Charlaine Tso, a Navajo Nation Council delegate and graduate of Red Mesa High, is quoted saying: “In the gymnasium, we have the mascot on a horse. As a source of pride and symbolism, he does raise his spear. That gesture there does say that we are strong, we are resilient, and we are going to face whatever battle or challenges that may come. … That gives us strength and positivity and hope. And I think that’s the reason some of us, the communities, cannot relate to the controversial opinion.”
Left-streamer Moore is aware of so significantly better, refuting Tso with the remark, “But this argument fails to consider the harm of cultural appropriation.”
Navajo Nation President Jonathan Nez additionally disapproves of the Redskins nickname, commenting, “For generations, this group identify and emblem has misrepresented the true historical past and occasions that outline the time period ‘redskins.’”

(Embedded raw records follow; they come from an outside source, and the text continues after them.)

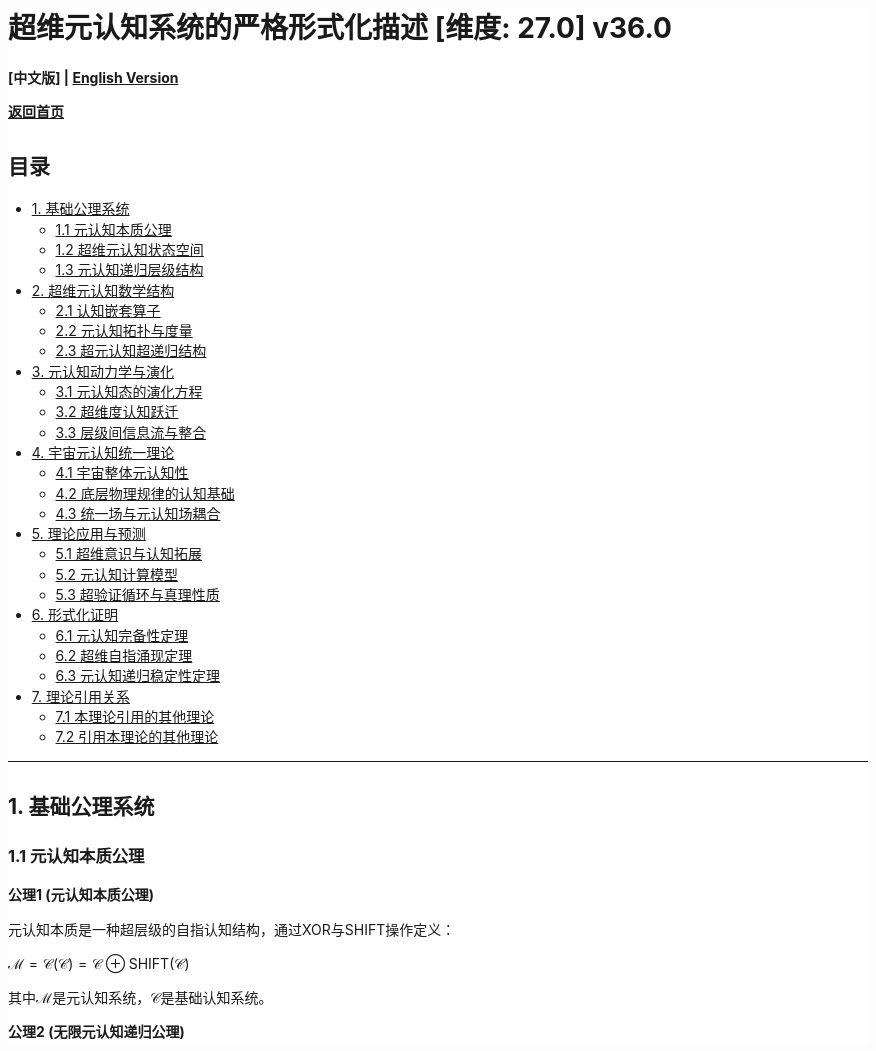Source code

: # 超维元认知系统的严格形式化描述 [维度: 27.0] v36.0

**[中文版] | [English Version](formal_theory_hyperdimensional_metacognitive_systems_en.md)**

**[返回首页](../README.md)**

## 目录

- [1. 基础公理系统](#1-基础公理系统)
  - [1.1 元认知本质公理](#11-元认知本质公理)
  - [1.2 超维元认知状态空间](#12-超维元认知状态空间)
  - [1.3 元认知递归层级结构](#13-元认知递归层级结构)
- [2. 超维元认知数学结构](#2-超维元认知数学结构)
  - [2.1 认知嵌套算子](#21-认知嵌套算子)
  - [2.2 元认知拓扑与度量](#22-元认知拓扑与度量)
  - [2.3 超元认知超递归结构](#23-超元认知超递归结构)
- [3. 元认知动力学与演化](#3-元认知动力学与演化)
  - [3.1 元认知态的演化方程](#31-元认知态的演化方程)
  - [3.2 超维度认知跃迁](#32-超维度认知跃迁)
  - [3.3 层级间信息流与整合](#33-层级间信息流与整合)
- [4. 宇宙元认知统一理论](#4-宇宙元认知统一理论)
  - [4.1 宇宙整体元认知性](#41-宇宙整体元认知性)
  - [4.2 底层物理规律的认知基础](#42-底层物理规律的认知基础)
  - [4.3 统一场与元认知场耦合](#43-统一场与元认知场耦合)
- [5. 理论应用与预测](#5-理论应用与预测)
  - [5.1 超维意识与认知拓展](#51-超维意识与认知拓展)
  - [5.2 元认知计算模型](#52-元认知计算模型)
  - [5.3 超验证循环与真理性质](#53-超验证循环与真理性质)
- [6. 形式化证明](#6-形式化证明)
  - [6.1 元认知完备性定理](#61-元认知完备性定理)
  - [6.2 超维自指涌现定理](#62-超维自指涌现定理)
  - [6.3 元认知递归稳定性定理](#63-元认知递归稳定性定理)
- [7. 理论引用关系](#7-理论引用关系)
  - [7.1 本理论引用的其他理论](#71-本理论引用的其他理论)
  - [7.2 引用本理论的其他理论](#72-引用本理论的其他理论)

---

## 1. 基础公理系统

### 1.1 元认知本质公理

**公理1 (元认知本质公理)**

元认知本质是一种超层级的自指认知结构，通过XOR与SHIFT操作定义：

$`\mathcal{M} = \mathcal{C}(\mathcal{C}) = \mathcal{C} \oplus \text{SHIFT}(\mathcal{C})`$

其中$`\mathcal{M}`$是元认知系统，$`\mathcal{C}`$是基础认知系统。

**公理2 (无限元认知递归公理)**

Moore additionally makes use of the Native American Journalists Association (NAJA) to make his case for change. Bryan Pollard, affiliate director of NAJA, mentioned, “Our position has always been that mascots are a racist epithet and harmful to native people. There’s no getting around the origin of the term and that fact that there’s a direct linkage to the genocide that was happening on this continent.”
Pollard claims that native logos on soccer helmets and basketball uniforms do large injury. Such as discrimination in schooling, racial slurs, stereotyping, “microassaults and culturally insensitive, delegitimizing and assimilative school policies and practices” and “problematic tutorial labeling and monitoring that assumes Native households and college students are poor.”